As you can see, the layout for Skype for Business has been given a face-lift. The color palette now matches Skype’s traditional blue and grey, and the contact icons have been rounded.
The tab menus have also been updated slightly. Perhaps the biggest change you’ll have is seeing the new Skype icon tagged to toolbars, rather than the Lync icon.
New feature: Skype directory search
One new feature you should know about is the integration of the Skype consumer directory search. This feature, labeled “Skype Directory”, allows you to communicate with Skype consumer accounts. The integration of Skype consumer directory search, makes it far easier for you to collaborate with customers, partners and suppliers.
If this feature is enabled, then you can add consumer Skype contacts and connect with them once the contact request is accepted.
Please note: ask your administrator if “consumer Skype federation”, as it’s called, is enabled. Many businesses choose to keep it disabled for security reasons.
New feature: File transfer preview
File transfer preview adds additional functionality to Skype for Business. With file transfer preview, you can easily download, forward, preview or delete files sent during an IM session. You can use the content menu or drag and drop directly into the chat area.
To use this feature, just right-click or tap-and-hold to preview file details before downloading, including file title, type and size. This makes it much easier to see what is being transferred.
Other than that, there are a small number of new features, including the ability to paste unformatted text into the chat box and a new set of emojis.
What about security?
Prior to the introduction of Skype for Business, you may have only considered Skype as a consumer tool—perfect for video chat with Grandma, but not necessarily suited for executive video conferencing.

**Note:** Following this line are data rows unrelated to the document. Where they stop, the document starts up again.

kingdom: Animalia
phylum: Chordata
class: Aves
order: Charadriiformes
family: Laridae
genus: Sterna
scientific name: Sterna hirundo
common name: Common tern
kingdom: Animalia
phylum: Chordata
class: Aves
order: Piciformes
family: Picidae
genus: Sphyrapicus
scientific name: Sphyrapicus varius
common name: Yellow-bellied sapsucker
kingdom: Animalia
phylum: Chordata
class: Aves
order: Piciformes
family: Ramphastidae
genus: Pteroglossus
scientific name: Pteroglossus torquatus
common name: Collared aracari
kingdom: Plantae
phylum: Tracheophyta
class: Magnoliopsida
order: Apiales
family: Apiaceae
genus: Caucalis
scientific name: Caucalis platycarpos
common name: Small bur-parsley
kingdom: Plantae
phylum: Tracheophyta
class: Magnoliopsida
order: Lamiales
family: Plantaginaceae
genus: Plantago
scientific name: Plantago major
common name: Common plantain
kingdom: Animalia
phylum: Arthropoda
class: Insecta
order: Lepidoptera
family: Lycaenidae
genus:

If you are worried about security, it’s important to note that, underneath the hood, Skype for Business is nearly identical to Lync. This isn’t to underplay the change in UI—which is a big leap forward—but rather to assure you that Skype for Business retains the same enterprise-grade security that has always had. It’s effectively the same software, hosted in the same datacenters, running on the same best-of-breed equipment, and backed by the same protection and controls as it always has been.